(Saved data entries)
______

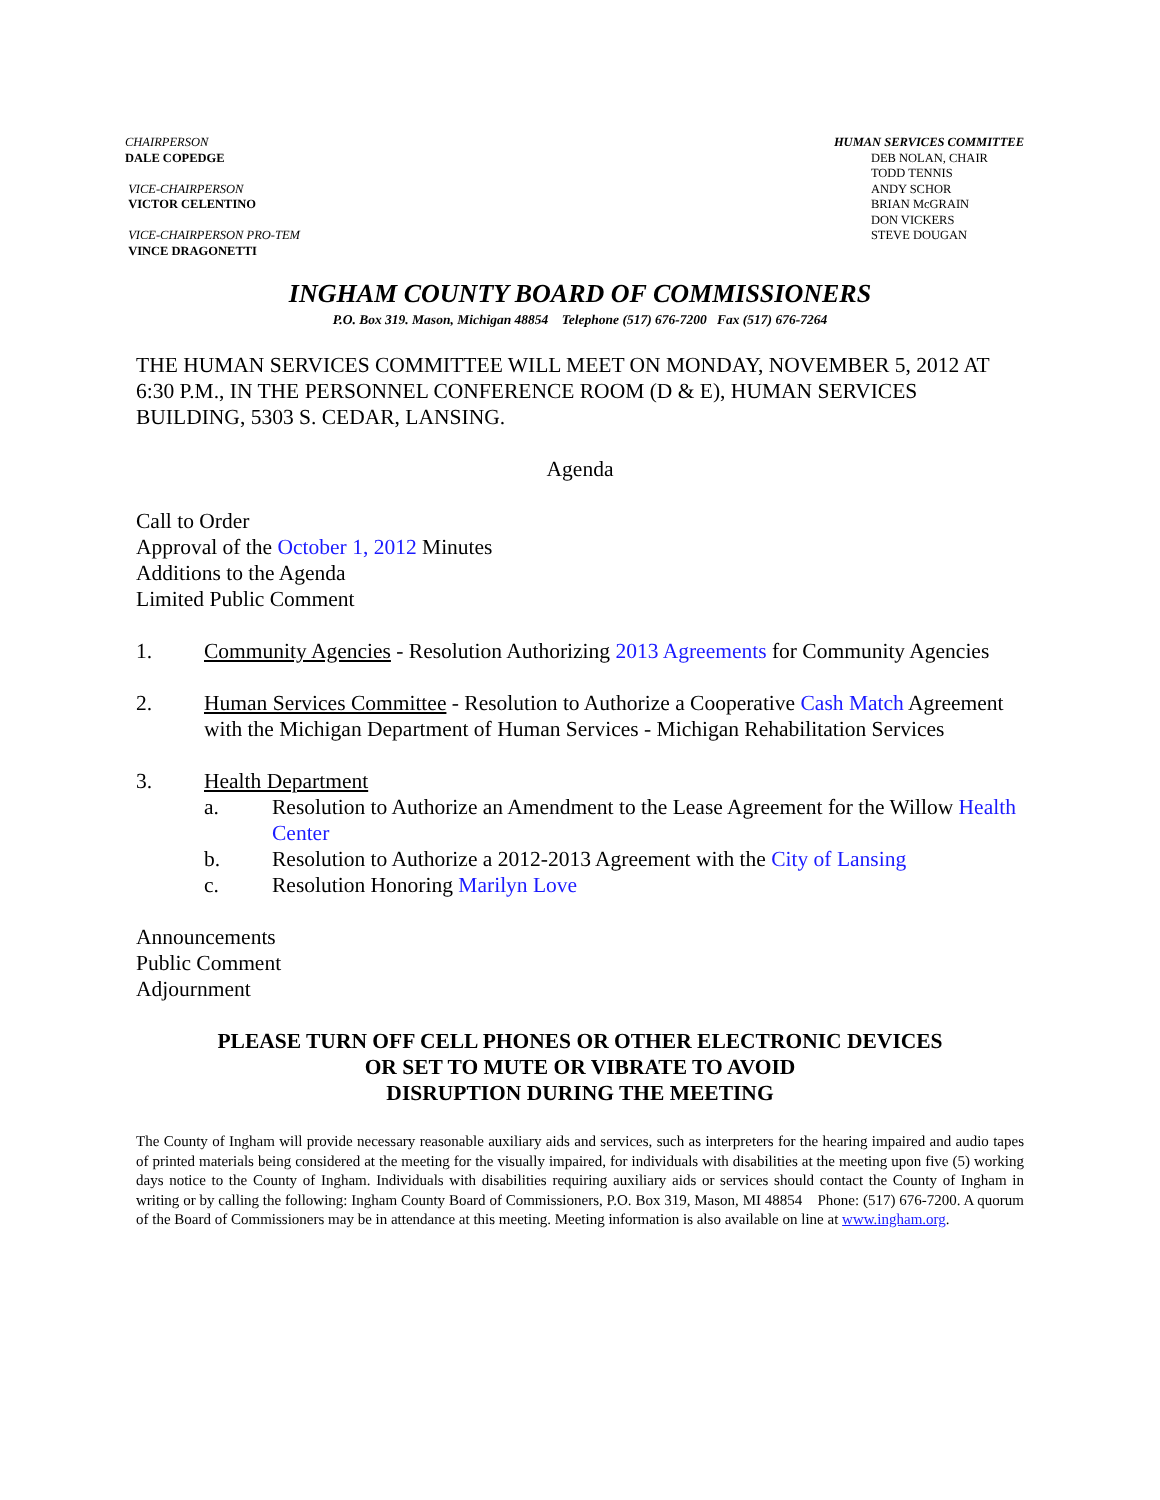CHAIRPERSON
DALE COPEDGE
VICE-CHAIRPERSON
VICTOR CELENTINO
VICE-CHAIRPERSON PRO-TEM
VINCE DRAGONETTI
HUMAN SERVICES COMMITTEE
DEB NOLAN, CHAIR
TODD TENNIS
ANDY SCHOR
BRIAN McGRAIN
DON VICKERS
STEVE DOUGAN
INGHAM COUNTY BOARD OF COMMISSIONERS
P.O. Box 319. Mason, Michigan 48854 Telephone (517) 676-7200 Fax (517) 676-7264
THE HUMAN SERVICES COMMITTEE WILL MEET ON MONDAY, NOVEMBER 5, 2012 AT 6:30 P.M., IN THE PERSONNEL CONFERENCE ROOM (D & E), HUMAN SERVICES BUILDING, 5303 S. CEDAR, LANSING.
Agenda
Call to Order
Approval of the October 1, 2012 Minutes
Additions to the Agenda
Limited Public Comment
1. Community Agencies - Resolution Authorizing 2013 Agreements for Community Agencies
2. Human Services Committee - Resolution to Authorize a Cooperative Cash Match Agreement with the Michigan Department of Human Services - Michigan Rehabilitation Services
3. Health Department
a. Resolution to Authorize an Amendment to the Lease Agreement for the Willow Health Center
b. Resolution to Authorize a 2012-2013 Agreement with the City of Lansing
c. Resolution Honoring Marilyn Love
Announcements
Public Comment
Adjournment
PLEASE TURN OFF CELL PHONES OR OTHER ELECTRONIC DEVICES
OR SET TO MUTE OR VIBRATE TO AVOID
DISRUPTION DURING THE MEETING
The County of Ingham will provide necessary reasonable auxiliary aids and services, such as interpreters for the hearing impaired and audio tapes of printed materials being considered at the meeting for the visually impaired, for individuals with disabilities at the meeting upon five (5) working days notice to the County of Ingham. Individuals with disabilities requiring auxiliary aids or services should contact the County of Ingham in writing or by calling the following: Ingham County Board of Commissioners, P.O. Box 319, Mason, MI 48854 Phone: (517) 676-7200. A quorum of the Board of Commissioners may be in attendance at this meeting. Meeting information is also available on line at www.ingham.org.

______

Task description - From the records above, quote only the lines running from the line with "VICE-CHAIRPERSON PRO-TEM" to the line with "1. Community Agencies", both lines included.

Your solution -
VICE-CHAIRPERSON PRO-TEM
VINCE DRAGONETTI
HUMAN SERVICES COMMITTEE
DEB NOLAN, CHAIR
TODD TENNIS
ANDY SCHOR
BRIAN McGRAIN
DON VICKERS
STEVE DOUGAN
INGHAM COUNTY BOARD OF COMMISSIONERS
P.O. Box 319. Mason, Michigan 48854 Telephone (517) 676-7200 Fax (517) 676-7264
THE HUMAN SERVICES COMMITTEE WILL MEET ON MONDAY, NOVEMBER 5, 2012 AT 6:30 P.M., IN THE PERSONNEL CONFERENCE ROOM (D & E), HUMAN SERVICES BUILDING, 5303 S. CEDAR, LANSING.
Agenda
Call to Order
Approval of the October 1, 2012 Minutes
Additions to the Agenda
Limited Public Comment
1. Community Agencies - Resolution Authorizing 2013 Agreements for Community Agencies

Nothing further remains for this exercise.